Fatta eccezione per gli ovvi simboli della normalizzazione, resta da capire in che modo la ripresa dei rapporti con gli Usa possa influenzare il futuro di Cuba. Se, secondo quanto riportato da Reuters, la maggioranza degli americani si è detta favorevole a un clima di distensione, c’è da dire che, da più fronti, è già allarme conformismo.
Il pericolo maggiore sembrerebbe la presunta intenzione da parte degli Stati Uniti di trasformare l’isola in un immenso villaggio turistico. A questo proposito, non pochi sono stati più che perplessi alla vista dei recenti scatti che vedono protagonisti Paris Hilton – celebrità certamente non nota per il suo spiccato impegno politico – e Fidel Castro Diaz-Balart, il figlio del leader cubano, mentre partecipano insieme al festival dei sigari di L’Avana dello scorso febbraio.
Probabilmente, non bastano questi indizi per decretare il tramonto del regime castrista o la definitiva condanna di Cuba a una sottospecie di colonia degli Stati Uniti. Certo è che la riapertura dei trattati segna una svolta epocale in un rapporto che restava interrotto dal 1961, e dominato dal silenzio anche in seguito alla caduta dell’Urss.

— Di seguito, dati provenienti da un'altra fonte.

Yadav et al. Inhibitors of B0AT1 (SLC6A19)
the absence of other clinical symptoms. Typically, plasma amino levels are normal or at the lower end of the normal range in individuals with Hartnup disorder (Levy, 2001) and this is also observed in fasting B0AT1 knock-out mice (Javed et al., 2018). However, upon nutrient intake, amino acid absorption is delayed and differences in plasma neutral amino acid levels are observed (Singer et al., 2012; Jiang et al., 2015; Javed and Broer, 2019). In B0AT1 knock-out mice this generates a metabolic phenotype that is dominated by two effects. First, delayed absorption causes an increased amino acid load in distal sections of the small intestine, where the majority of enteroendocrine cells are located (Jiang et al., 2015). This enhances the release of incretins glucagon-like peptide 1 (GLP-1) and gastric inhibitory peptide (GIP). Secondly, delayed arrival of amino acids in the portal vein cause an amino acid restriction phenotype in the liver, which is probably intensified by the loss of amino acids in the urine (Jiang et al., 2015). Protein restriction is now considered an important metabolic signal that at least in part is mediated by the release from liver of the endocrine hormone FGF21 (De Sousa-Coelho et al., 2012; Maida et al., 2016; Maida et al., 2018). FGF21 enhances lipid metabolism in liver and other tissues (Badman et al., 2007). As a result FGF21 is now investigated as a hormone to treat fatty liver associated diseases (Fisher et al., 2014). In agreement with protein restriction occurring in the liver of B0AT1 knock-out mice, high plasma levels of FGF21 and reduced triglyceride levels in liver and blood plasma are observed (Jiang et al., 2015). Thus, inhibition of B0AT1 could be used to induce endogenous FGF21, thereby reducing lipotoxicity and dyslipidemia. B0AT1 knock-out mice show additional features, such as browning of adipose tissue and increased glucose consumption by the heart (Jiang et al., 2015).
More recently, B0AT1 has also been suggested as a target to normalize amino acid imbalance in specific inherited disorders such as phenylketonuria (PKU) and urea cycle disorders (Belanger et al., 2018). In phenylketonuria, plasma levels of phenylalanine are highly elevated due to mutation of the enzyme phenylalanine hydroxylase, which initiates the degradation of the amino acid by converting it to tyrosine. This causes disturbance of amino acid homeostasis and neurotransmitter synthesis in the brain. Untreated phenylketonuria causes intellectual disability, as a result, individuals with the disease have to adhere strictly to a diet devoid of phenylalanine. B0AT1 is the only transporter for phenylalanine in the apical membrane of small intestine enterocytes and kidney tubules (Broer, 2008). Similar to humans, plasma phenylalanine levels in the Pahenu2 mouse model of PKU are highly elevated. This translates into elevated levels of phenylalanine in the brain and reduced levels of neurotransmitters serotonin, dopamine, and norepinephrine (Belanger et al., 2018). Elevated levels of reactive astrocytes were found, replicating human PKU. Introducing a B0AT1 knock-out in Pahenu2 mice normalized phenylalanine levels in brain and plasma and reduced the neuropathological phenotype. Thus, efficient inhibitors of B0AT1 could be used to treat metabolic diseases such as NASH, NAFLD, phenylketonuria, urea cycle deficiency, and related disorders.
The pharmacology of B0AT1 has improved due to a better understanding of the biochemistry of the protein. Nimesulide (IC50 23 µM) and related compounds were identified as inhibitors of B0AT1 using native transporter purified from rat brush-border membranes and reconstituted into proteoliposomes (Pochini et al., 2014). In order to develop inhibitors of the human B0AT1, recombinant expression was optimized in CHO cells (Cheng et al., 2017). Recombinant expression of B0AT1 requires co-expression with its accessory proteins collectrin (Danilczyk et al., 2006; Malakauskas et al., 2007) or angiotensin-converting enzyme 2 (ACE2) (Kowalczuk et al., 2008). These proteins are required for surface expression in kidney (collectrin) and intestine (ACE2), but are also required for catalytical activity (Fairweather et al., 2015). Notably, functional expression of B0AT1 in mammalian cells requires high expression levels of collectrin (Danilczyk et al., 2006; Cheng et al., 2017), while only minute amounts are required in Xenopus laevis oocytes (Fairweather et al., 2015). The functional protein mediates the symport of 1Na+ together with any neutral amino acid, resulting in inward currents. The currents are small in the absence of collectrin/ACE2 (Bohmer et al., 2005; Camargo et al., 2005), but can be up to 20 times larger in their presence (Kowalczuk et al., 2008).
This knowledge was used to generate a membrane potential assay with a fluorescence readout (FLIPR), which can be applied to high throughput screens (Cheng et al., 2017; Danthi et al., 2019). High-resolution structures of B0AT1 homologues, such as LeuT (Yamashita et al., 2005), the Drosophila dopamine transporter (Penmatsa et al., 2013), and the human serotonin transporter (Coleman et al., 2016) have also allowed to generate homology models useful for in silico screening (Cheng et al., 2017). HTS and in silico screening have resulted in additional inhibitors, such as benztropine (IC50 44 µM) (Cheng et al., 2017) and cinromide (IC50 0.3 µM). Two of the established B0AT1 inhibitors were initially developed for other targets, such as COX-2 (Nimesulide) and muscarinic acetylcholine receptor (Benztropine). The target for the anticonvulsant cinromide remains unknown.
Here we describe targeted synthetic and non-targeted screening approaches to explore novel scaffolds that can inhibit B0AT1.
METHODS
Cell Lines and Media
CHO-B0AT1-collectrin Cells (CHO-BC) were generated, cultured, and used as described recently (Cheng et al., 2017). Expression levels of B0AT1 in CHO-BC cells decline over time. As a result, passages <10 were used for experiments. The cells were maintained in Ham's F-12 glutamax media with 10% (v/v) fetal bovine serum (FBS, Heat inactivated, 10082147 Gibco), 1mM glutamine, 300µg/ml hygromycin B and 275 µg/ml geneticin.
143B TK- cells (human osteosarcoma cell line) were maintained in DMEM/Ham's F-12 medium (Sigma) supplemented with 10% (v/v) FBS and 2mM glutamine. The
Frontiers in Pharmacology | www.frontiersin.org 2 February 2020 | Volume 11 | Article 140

Che questo sia un bene o un male per l’isola, potranno stabilirlo soltanto le decisioni prese dal Congresso in un prossimo futuro, quando occorrerà dare a Castro una risposta precisa alle richieste che ha avanzato. A quel punto, i cittadini di Washington, guardando l’edificio sulla sedicesima strada, sapranno se una bandiera cubana sventola ancora alta oppure no.